While the gum has primarily been used to trap unsuspecting victims, it can also be used as a sort of emergency shield. In the event that a witch, wizard, or squib is caught without their Weasley’s Wizard Wheezes Shield Hat or Shield Glove, they can encase themselves in their Pokegum. Essentially, it doubles as a shield except for the small downside of not being able to apparate while in it.

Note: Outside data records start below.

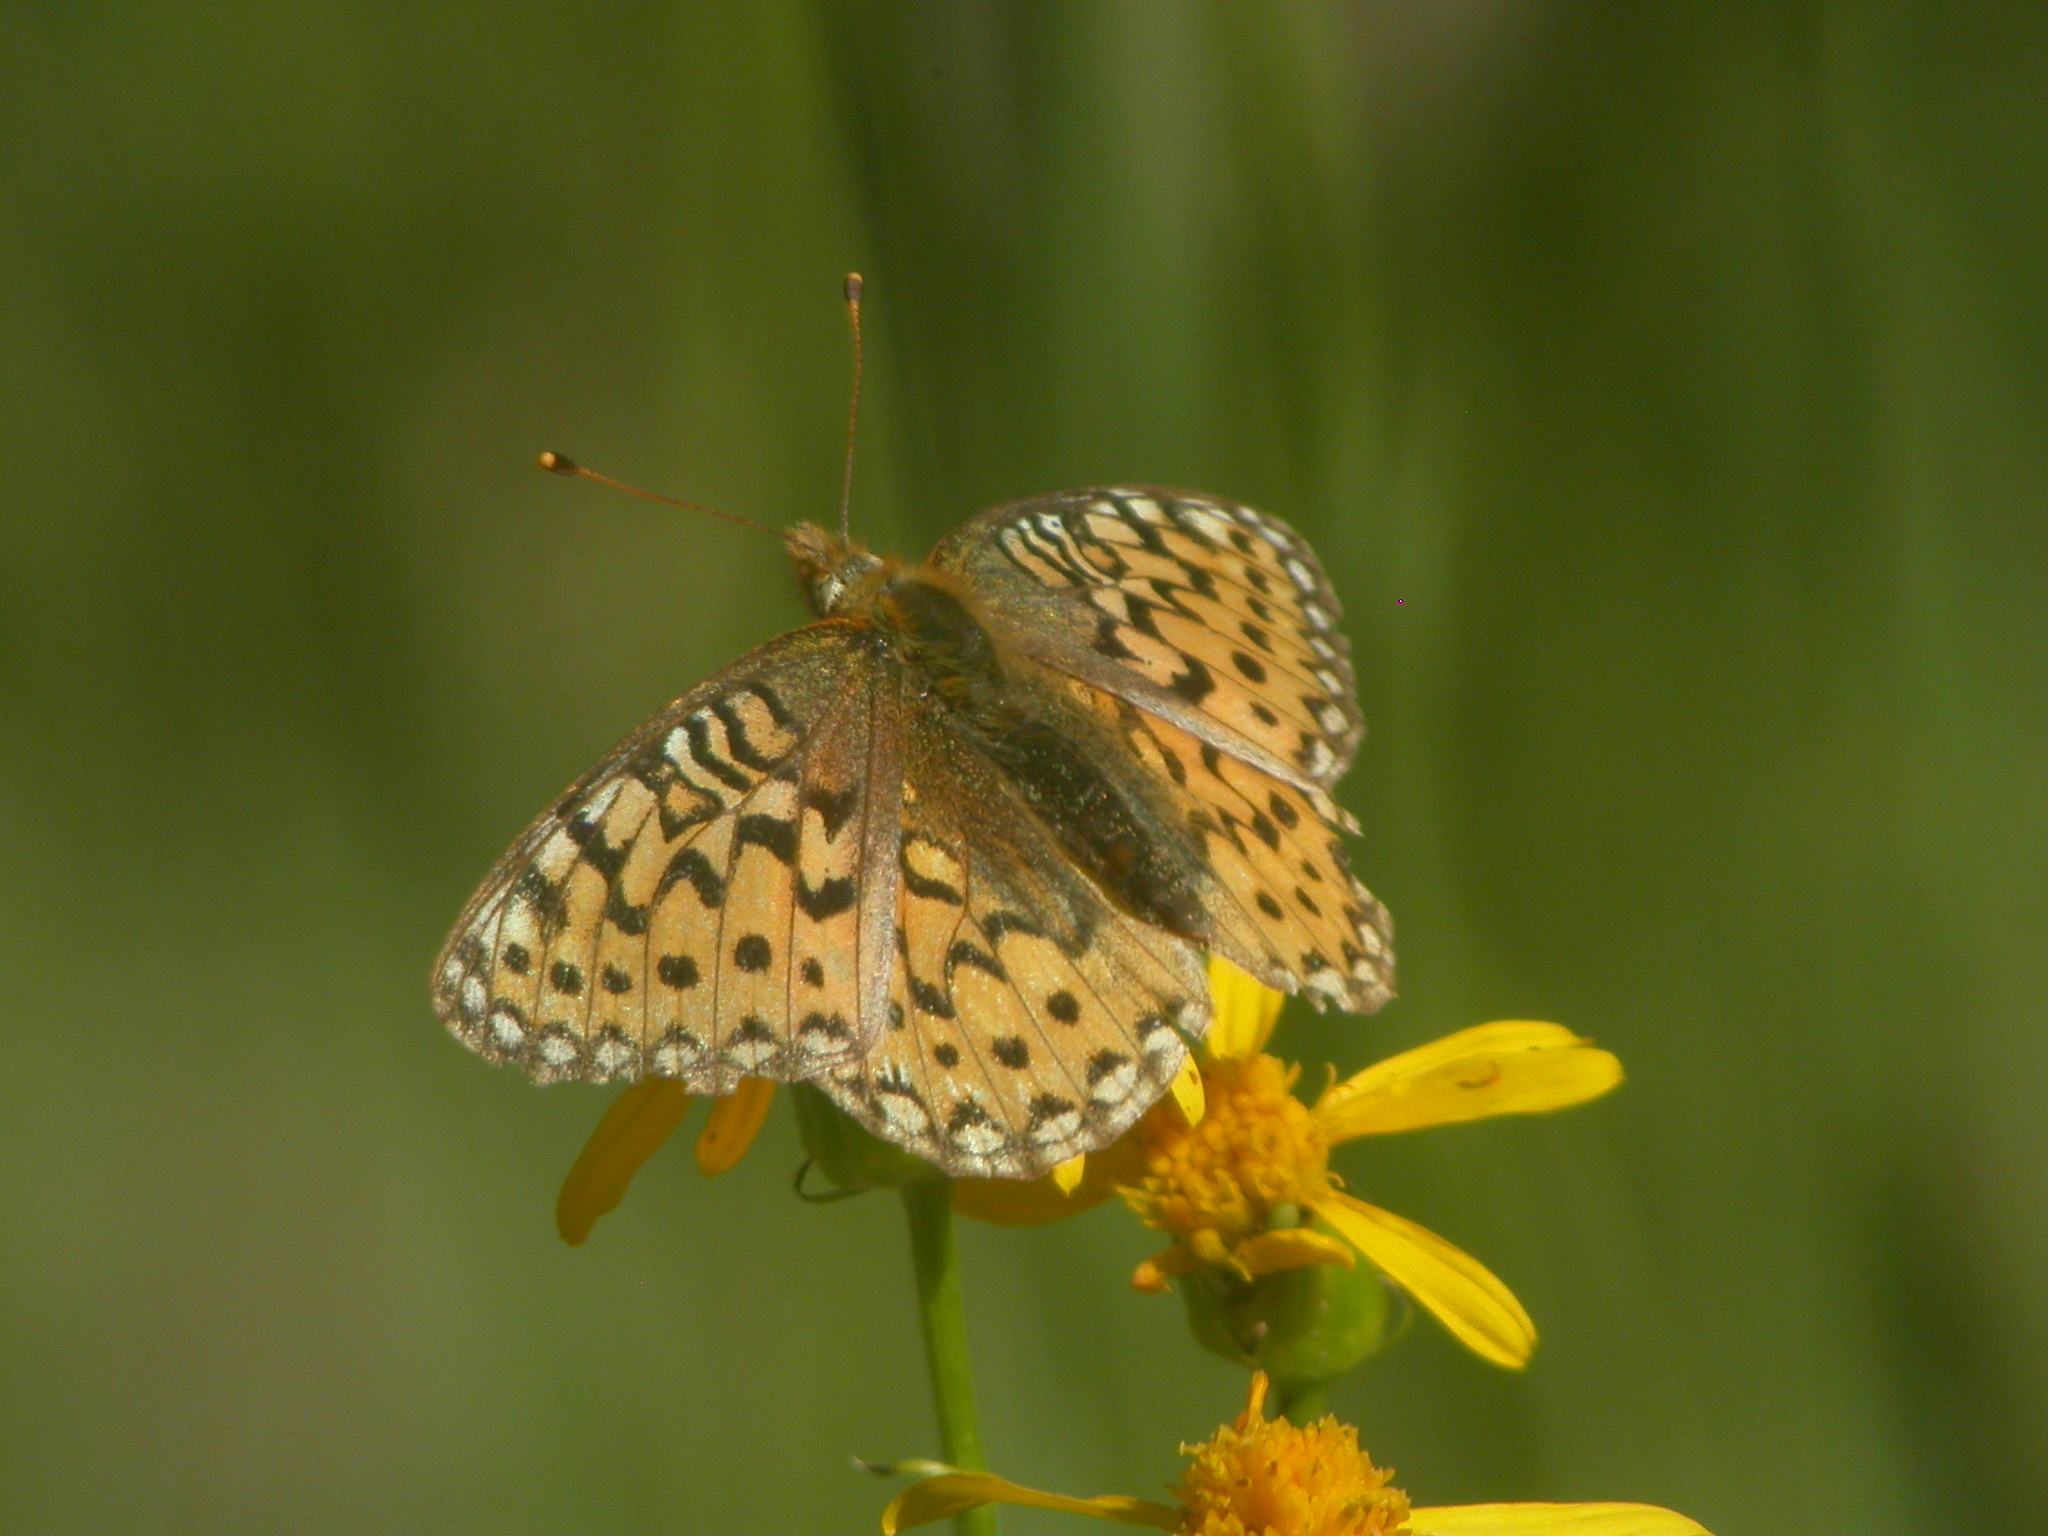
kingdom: Animalia
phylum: Arthropoda
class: Insecta
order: Lepidoptera
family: Nymphalidae
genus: Speyeria
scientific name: Speyeria mormonia
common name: Mormon fritillary
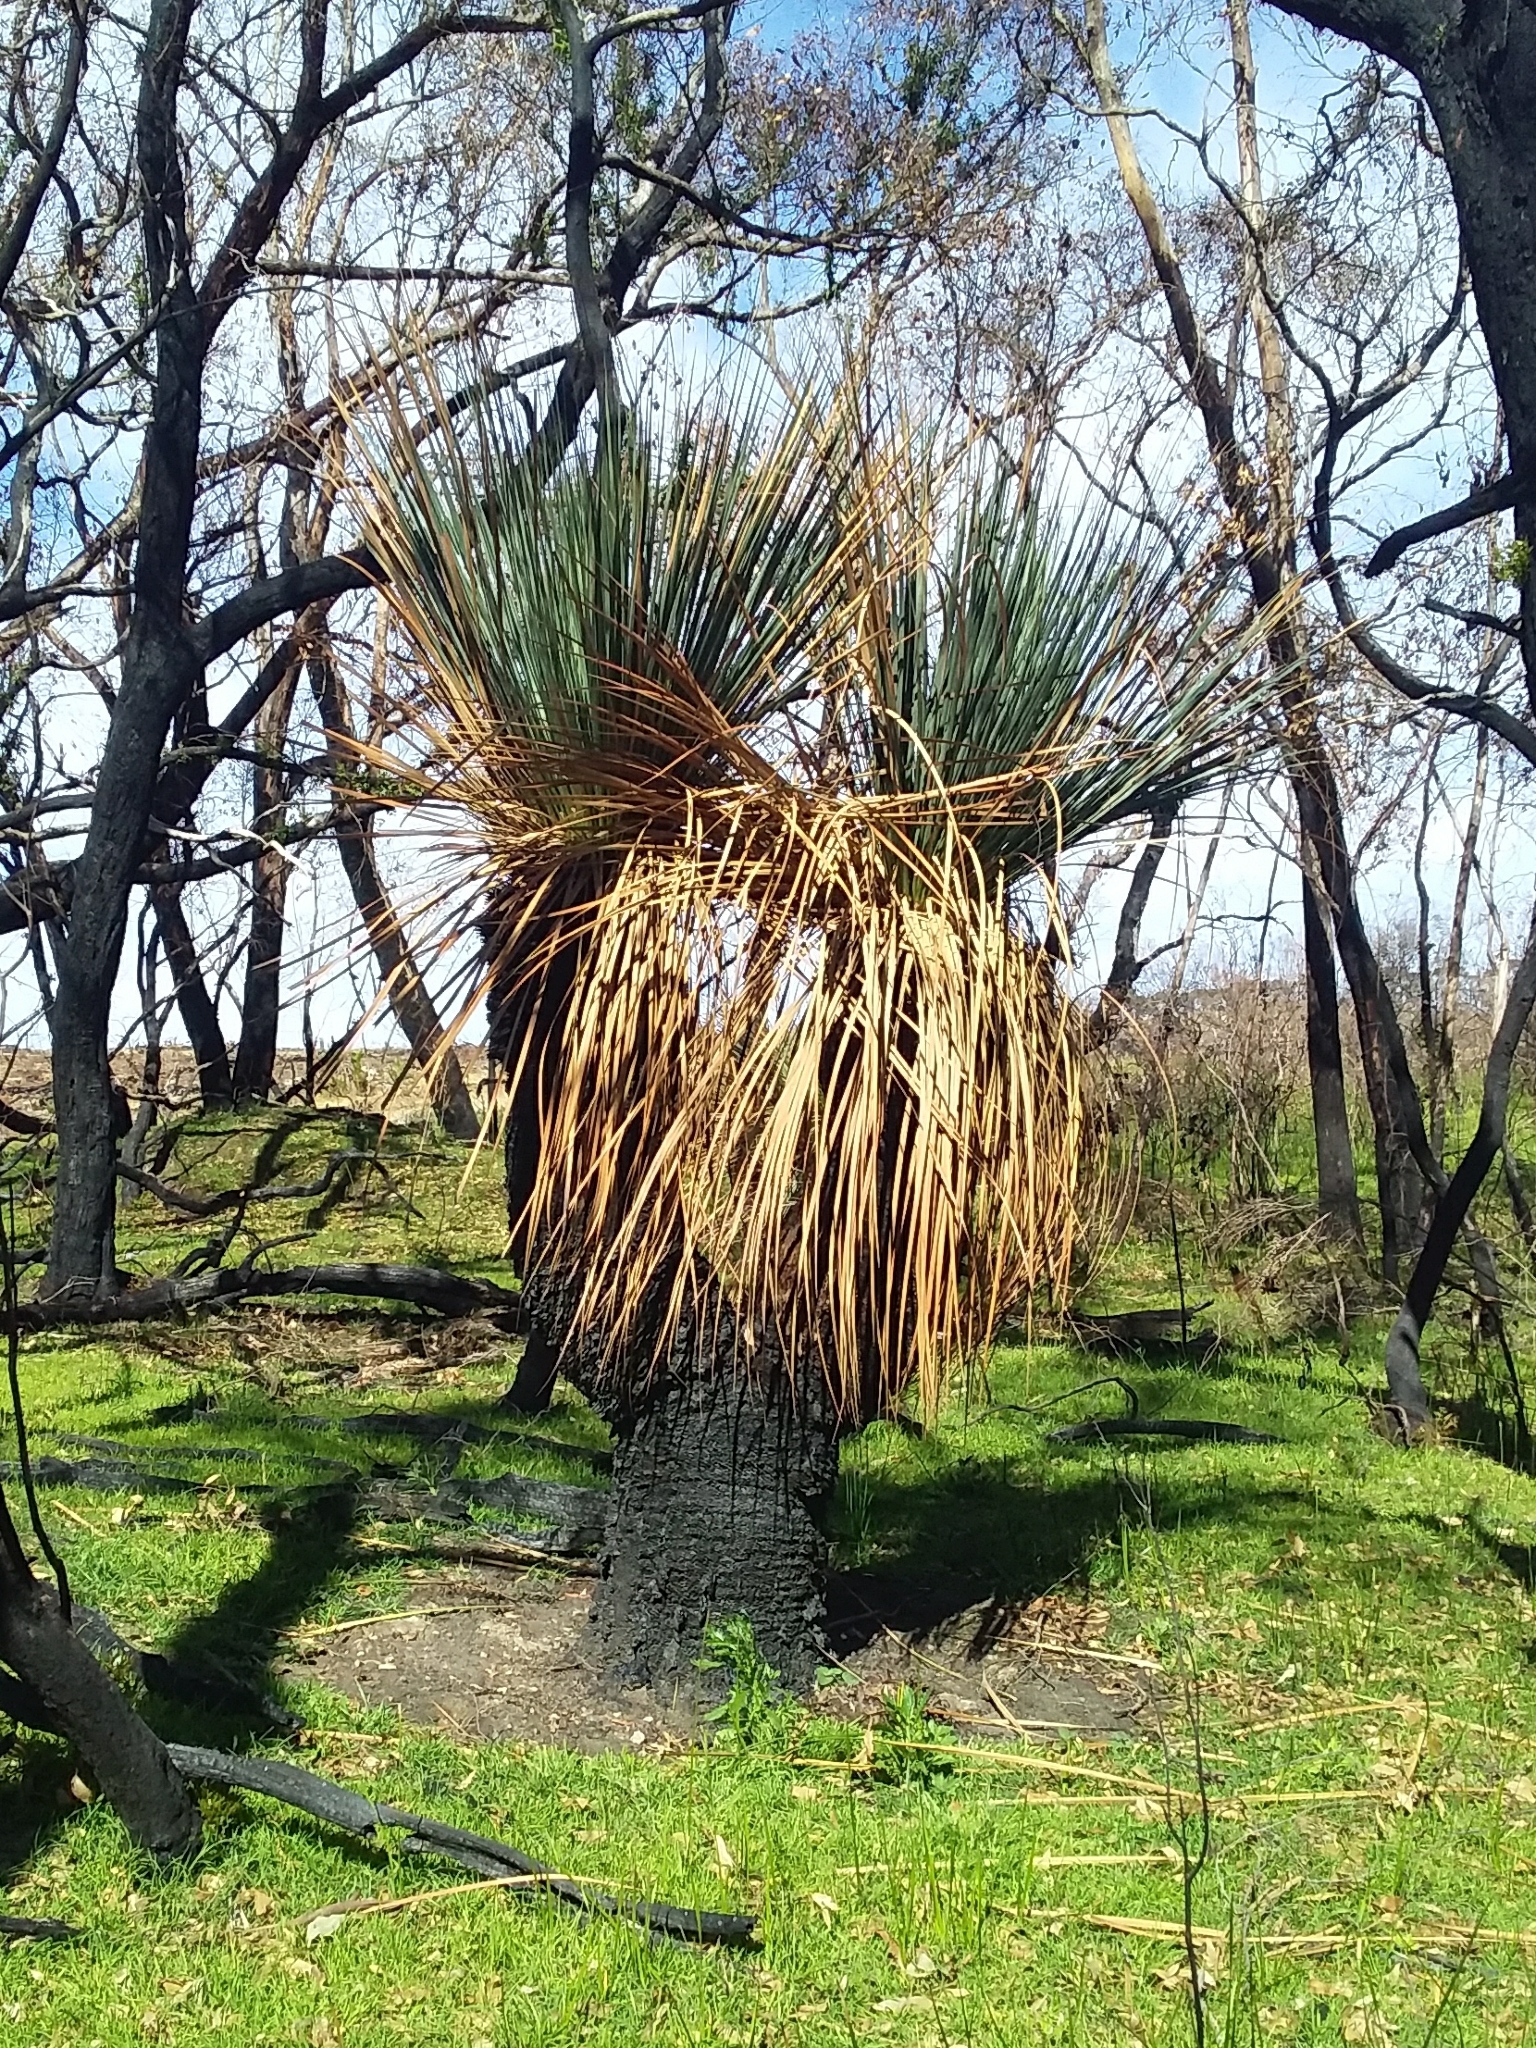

This does, however, lead to the rather hilarious situation where the person using a Pokegum as a shield must now run like a hamster in a ball to get away from their assailant.

As such, many junior Aurors at the Ministry of Magic have been issued a pack of Pokegum to be used “only in the most dire and desperate of circumstances”. Of course, while it does serve to protect the Auror for its fifteen minutes of life, it may have also been used for the pure hilarity of a person running about in a giant, pink, transparent ball.